TASK OBJECTIVE: Return every entry exactly as it is written in the listing.

RECORDS TO USE:
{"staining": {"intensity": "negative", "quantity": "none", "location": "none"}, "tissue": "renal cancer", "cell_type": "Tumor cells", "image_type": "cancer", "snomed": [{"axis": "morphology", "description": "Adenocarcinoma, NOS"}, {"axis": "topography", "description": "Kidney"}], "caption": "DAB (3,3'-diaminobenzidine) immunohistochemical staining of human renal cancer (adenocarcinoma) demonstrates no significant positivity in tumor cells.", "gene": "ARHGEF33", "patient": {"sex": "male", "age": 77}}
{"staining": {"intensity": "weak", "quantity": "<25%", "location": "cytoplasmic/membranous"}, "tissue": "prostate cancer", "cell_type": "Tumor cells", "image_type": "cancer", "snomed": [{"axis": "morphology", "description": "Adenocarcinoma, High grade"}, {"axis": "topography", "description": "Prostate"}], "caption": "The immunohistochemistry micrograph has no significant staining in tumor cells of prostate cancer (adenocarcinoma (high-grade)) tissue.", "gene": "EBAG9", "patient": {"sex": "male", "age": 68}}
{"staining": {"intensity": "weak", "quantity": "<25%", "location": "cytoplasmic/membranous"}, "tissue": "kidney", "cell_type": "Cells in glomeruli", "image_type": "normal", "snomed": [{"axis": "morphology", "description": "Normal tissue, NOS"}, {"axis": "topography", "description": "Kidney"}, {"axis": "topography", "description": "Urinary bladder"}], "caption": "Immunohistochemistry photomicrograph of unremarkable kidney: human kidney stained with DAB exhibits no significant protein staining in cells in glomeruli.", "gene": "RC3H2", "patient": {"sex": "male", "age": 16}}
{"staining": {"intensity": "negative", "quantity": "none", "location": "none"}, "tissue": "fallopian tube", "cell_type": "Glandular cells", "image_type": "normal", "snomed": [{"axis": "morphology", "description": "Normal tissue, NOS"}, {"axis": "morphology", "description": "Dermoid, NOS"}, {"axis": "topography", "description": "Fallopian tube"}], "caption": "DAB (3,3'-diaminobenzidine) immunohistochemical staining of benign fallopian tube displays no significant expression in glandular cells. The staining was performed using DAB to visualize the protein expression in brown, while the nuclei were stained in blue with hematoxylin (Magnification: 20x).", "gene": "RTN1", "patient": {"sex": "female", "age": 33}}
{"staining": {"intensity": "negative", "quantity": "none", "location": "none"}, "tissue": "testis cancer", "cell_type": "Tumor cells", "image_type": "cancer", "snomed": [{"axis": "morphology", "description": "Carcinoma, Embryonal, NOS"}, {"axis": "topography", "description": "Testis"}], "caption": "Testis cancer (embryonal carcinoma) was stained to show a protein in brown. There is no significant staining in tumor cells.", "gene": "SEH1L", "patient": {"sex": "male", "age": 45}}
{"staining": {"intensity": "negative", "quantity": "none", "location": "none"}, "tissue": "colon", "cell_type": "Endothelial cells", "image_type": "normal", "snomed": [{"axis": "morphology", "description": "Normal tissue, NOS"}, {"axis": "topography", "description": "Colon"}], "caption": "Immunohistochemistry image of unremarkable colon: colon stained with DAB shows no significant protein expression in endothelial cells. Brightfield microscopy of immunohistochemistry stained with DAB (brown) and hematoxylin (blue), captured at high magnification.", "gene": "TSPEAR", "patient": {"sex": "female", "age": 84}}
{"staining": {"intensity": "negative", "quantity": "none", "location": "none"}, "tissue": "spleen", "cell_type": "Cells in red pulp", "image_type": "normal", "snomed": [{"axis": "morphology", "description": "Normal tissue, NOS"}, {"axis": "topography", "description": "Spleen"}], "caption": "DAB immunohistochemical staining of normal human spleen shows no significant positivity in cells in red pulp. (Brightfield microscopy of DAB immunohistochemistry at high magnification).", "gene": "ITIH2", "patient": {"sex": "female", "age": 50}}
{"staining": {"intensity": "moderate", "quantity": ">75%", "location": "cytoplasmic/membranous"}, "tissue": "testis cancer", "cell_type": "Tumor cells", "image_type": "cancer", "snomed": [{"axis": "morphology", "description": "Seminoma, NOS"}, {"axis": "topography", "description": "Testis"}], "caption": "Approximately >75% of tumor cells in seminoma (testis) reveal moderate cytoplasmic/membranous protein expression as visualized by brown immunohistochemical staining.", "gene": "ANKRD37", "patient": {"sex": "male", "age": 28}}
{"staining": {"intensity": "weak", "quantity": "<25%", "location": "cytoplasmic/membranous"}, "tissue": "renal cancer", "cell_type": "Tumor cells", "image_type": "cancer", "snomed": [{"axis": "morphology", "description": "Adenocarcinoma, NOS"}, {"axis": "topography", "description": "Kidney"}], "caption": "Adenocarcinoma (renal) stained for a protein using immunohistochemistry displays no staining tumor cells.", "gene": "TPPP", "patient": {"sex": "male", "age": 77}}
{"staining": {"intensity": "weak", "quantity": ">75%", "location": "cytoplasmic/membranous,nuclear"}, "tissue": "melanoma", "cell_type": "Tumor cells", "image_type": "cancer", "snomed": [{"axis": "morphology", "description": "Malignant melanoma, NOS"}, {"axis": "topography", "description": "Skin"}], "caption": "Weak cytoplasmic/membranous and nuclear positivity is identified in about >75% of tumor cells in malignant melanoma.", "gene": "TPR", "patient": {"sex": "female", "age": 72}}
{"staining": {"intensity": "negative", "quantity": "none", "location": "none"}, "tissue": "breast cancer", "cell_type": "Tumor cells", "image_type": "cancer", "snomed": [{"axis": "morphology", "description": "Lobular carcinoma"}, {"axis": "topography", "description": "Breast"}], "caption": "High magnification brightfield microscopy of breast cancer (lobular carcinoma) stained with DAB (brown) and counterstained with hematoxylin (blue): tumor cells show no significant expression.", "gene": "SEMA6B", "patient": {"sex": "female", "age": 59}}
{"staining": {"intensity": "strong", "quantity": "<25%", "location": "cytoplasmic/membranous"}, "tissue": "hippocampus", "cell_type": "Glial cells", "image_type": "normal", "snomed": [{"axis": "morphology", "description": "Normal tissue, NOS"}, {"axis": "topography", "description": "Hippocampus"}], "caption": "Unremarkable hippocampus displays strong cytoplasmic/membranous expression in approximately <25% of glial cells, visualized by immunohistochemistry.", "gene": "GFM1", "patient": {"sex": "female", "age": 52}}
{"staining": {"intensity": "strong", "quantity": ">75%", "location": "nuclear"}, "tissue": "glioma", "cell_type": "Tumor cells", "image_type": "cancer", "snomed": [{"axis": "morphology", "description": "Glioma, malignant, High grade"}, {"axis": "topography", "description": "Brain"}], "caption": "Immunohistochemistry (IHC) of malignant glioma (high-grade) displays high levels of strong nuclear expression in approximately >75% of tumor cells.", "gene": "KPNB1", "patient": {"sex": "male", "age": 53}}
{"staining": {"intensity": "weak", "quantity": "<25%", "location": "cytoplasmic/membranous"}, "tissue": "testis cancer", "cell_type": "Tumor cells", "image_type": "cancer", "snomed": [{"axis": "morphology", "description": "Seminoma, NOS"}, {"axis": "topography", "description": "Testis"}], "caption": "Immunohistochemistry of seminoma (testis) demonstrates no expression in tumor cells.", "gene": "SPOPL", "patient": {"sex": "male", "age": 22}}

RESPONSE AREA:
{"staining": {"intensity": "negative", "quantity": "none", "location": "none"}, "tissue": "renal cancer", "cell_type": "Tumor cells", "image_type": "cancer", "snomed": [{"axis": "morphology", "description": "Adenocarcinoma, NOS"}, {"axis": "topography", "description": "Kidney"}], "caption": "DAB (3,3'-diaminobenzidine) immunohistochemical staining of human renal cancer (adenocarcinoma) demonstrates no significant positivity in tumor cells.", "gene": "ARHGEF33", "patient": {"sex": "male", "age": 77}}
{"staining": {"intensity": "weak", "quantity": "<25%", "location": "cytoplasmic/membranous"}, "tissue": "prostate cancer", "cell_type": "Tumor cells", "image_type": "cancer", "snomed": [{"axis": "morphology", "description": "Adenocarcinoma, High grade"}, {"axis": "topography", "description": "Prostate"}], "caption": "The immunohistochemistry micrograph has no significant staining in tumor cells of prostate cancer (adenocarcinoma (high-grade)) tissue.", "gene": "EBAG9", "patient": {"sex": "male", "age": 68}}
{"staining": {"intensity": "weak", "quantity": "<25%", "location": "cytoplasmic/membranous"}, "tissue": "kidney", "cell_type": "Cells in glomeruli", "image_type": "normal", "snomed": [{"axis": "morphology", "description": "Normal tissue, NOS"}, {"axis": "topography", "description": "Kidney"}, {"axis": "topography", "description": "Urinary bladder"}], "caption": "Immunohistochemistry photomicrograph of unremarkable kidney: human kidney stained with DAB exhibits no significant protein staining in cells in glomeruli.", "gene": "RC3H2", "patient": {"sex": "male", "age": 16}}
{"staining": {"intensity": "negative", "quantity": "none", "location": "none"}, "tissue": "fallopian tube", "cell_type": "Glandular cells", "image_type": "normal", "snomed": [{"axis": "morphology", "description": "Normal tissue, NOS"}, {"axis": "morphology", "description": "Dermoid, NOS"}, {"axis": "topography", "description": "Fallopian tube"}], "caption": "DAB (3,3'-diaminobenzidine) immunohistochemical staining of benign fallopian tube displays no significant expression in glandular cells. The staining was performed using DAB to visualize the protein expression in brown, while the nuclei were stained in blue with hematoxylin (Magnification: 20x).", "gene": "RTN1", "patient": {"sex": "female", "age": 33}}
{"staining": {"intensity": "negative", "quantity": "none", "location": "none"}, "tissue": "testis cancer", "cell_type": "Tumor cells", "image_type": "cancer", "snomed": [{"axis": "morphology", "description": "Carcinoma, Embryonal, NOS"}, {"axis": "topography", "description": "Testis"}], "caption": "Testis cancer (embryonal carcinoma) was stained to show a protein in brown. There is no significant staining in tumor cells.", "gene": "SEH1L", "patient": {"sex": "male", "age": 45}}
{"staining": {"intensity": "negative", "quantity": "none", "location": "none"}, "tissue": "colon", "cell_type": "Endothelial cells", "image_type": "normal", "snomed": [{"axis": "morphology", "description": "Normal tissue, NOS"}, {"axis": "topography", "description": "Colon"}], "caption": "Immunohistochemistry image of unremarkable colon: colon stained with DAB shows no significant protein expression in endothelial cells. Brightfield microscopy of immunohistochemistry stained with DAB (brown) and hematoxylin (blue), captured at high magnification.", "gene": "TSPEAR", "patient": {"sex": "female", "age": 84}}
{"staining": {"intensity": "negative", "quantity": "none", "location": "none"}, "tissue": "spleen", "cell_type": "Cells in red pulp", "image_type": "normal", "snomed": [{"axis": "morphology", "description": "Normal tissue, NOS"}, {"axis": "topography", "description": "Spleen"}], "caption": "DAB immunohistochemical staining of normal human spleen shows no significant positivity in cells in red pulp. (Brightfield microscopy of DAB immunohistochemistry at high magnification).", "gene": "ITIH2", "patient": {"sex": "female", "age": 50}}
{"staining": {"intensity": "moderate", "quantity": ">75%", "location": "cytoplasmic/membranous"}, "tissue": "testis cancer", "cell_type": "Tumor cells", "image_type": "cancer", "snomed": [{"axis": "morphology", "description": "Seminoma, NOS"}, {"axis": "topography", "description": "Testis"}], "caption": "Approximately >75% of tumor cells in seminoma (testis) reveal moderate cytoplasmic/membranous protein expression as visualized by brown immunohistochemical staining.", "gene": "ANKRD37", "patient": {"sex": "male", "age": 28}}
{"staining": {"intensity": "weak", "quantity": "<25%", "location": "cytoplasmic/membranous"}, "tissue": "renal cancer", "cell_type": "Tumor cells", "image_type": "cancer", "snomed": [{"axis": "morphology", "description": "Adenocarcinoma, NOS"}, {"axis": "topography", "description": "Kidney"}], "caption": "Adenocarcinoma (renal) stained for a protein using immunohistochemistry displays no staining tumor cells.", "gene": "TPPP", "patient": {"sex": "male", "age": 77}}
{"staining": {"intensity": "weak", "quantity": ">75%", "location": "cytoplasmic/membranous,nuclear"}, "tissue": "melanoma", "cell_type": "Tumor cells", "image_type": "cancer", "snomed": [{"axis": "morphology", "description": "Malignant melanoma, NOS"}, {"axis": "topography", "description": "Skin"}], "caption": "Weak cytoplasmic/membranous and nuclear positivity is identified in about >75% of tumor cells in malignant melanoma.", "gene": "TPR", "patient": {"sex": "female", "age": 72}}
{"staining": {"intensity": "negative", "quantity": "none", "location": "none"}, "tissue": "breast cancer", "cell_type": "Tumor cells", "image_type": "cancer", "snomed": [{"axis": "morphology", "description": "Lobular carcinoma"}, {"axis": "topography", "description": "Breast"}], "caption": "High magnification brightfield microscopy of breast cancer (lobular carcinoma) stained with DAB (brown) and counterstained with hematoxylin (blue): tumor cells show no significant expression.", "gene": "SEMA6B", "patient": {"sex": "female", "age": 59}}
{"staining": {"intensity": "strong", "quantity": "<25%", "location": "cytoplasmic/membranous"}, "tissue": "hippocampus", "cell_type": "Glial cells", "image_type": "normal", "snomed": [{"axis": "morphology", "description": "Normal tissue, NOS"}, {"axis": "topography", "description": "Hippocampus"}], "caption": "Unremarkable hippocampus displays strong cytoplasmic/membranous expression in approximately <25% of glial cells, visualized by immunohistochemistry.", "gene": "GFM1", "patient": {"sex": "female", "age": 52}}
{"staining": {"intensity": "strong", "quantity": ">75%", "location": "nuclear"}, "tissue": "glioma", "cell_type": "Tumor cells", "image_type": "cancer", "snomed": [{"axis": "morphology", "description": "Glioma, malignant, High grade"}, {"axis": "topography", "description": "Brain"}], "caption": "Immunohistochemistry (IHC) of malignant glioma (high-grade) displays high levels of strong nuclear expression in approximately >75% of tumor cells.", "gene": "KPNB1", "patient": {"sex": "male", "age": 53}}
{"staining": {"intensity": "weak", "quantity": "<25%", "location": "cytoplasmic/membranous"}, "tissue": "testis cancer", "cell_type": "Tumor cells", "image_type": "cancer", "snomed": [{"axis": "morphology", "description": "Seminoma, NOS"}, {"axis": "topography", "description": "Testis"}], "caption": "Immunohistochemistry of seminoma (testis) demonstrates no expression in tumor cells.", "gene": "SPOPL", "patient": {"sex": "male", "age": 22}}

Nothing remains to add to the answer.